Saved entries
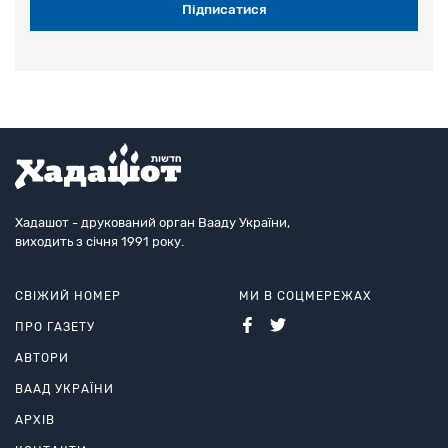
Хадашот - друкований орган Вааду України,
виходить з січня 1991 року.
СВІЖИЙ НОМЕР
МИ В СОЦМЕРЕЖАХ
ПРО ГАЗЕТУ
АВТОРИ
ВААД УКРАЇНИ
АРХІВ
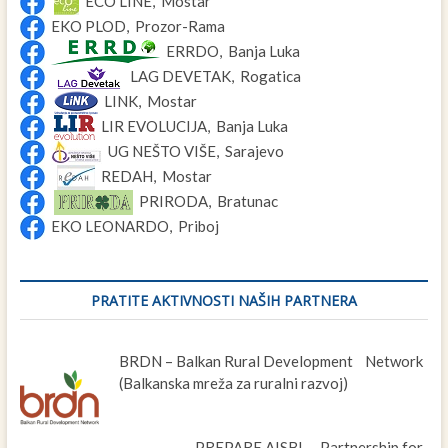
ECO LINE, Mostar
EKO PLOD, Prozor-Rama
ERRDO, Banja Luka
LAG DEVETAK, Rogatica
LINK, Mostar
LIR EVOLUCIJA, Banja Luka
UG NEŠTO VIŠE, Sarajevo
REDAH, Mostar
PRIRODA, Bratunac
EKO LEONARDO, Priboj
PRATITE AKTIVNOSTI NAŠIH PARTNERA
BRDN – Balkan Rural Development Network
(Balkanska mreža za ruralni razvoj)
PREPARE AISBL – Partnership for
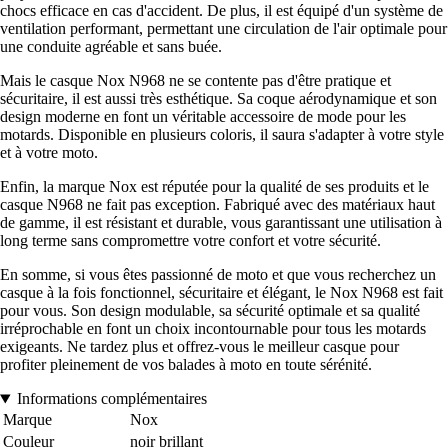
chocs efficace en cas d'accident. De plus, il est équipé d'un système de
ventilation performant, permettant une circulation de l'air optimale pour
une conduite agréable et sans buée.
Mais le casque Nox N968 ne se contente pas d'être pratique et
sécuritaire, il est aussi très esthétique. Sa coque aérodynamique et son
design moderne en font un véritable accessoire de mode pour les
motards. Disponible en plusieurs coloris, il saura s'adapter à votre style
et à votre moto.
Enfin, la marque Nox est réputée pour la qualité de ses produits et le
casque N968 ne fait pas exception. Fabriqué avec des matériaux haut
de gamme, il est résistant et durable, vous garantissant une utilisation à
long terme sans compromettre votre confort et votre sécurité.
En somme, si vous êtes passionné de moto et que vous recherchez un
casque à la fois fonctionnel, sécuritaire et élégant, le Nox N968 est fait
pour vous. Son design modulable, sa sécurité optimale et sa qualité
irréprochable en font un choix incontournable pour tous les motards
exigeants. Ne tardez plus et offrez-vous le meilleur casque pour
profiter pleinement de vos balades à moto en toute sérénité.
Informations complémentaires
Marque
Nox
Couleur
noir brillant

> What to work on:
Find the lines above that contain the word "casque" and collect them.

> Result of this task:
Mais le casque Nox N968 ne se contente pas d'être pratique et
casque N968 ne fait pas exception. Fabriqué avec des matériaux haut
casque à la fois fonctionnel, sécuritaire et élégant, le Nox N968 est fait
exigeants. Ne tardez plus et offrez-vous le meilleur casque pour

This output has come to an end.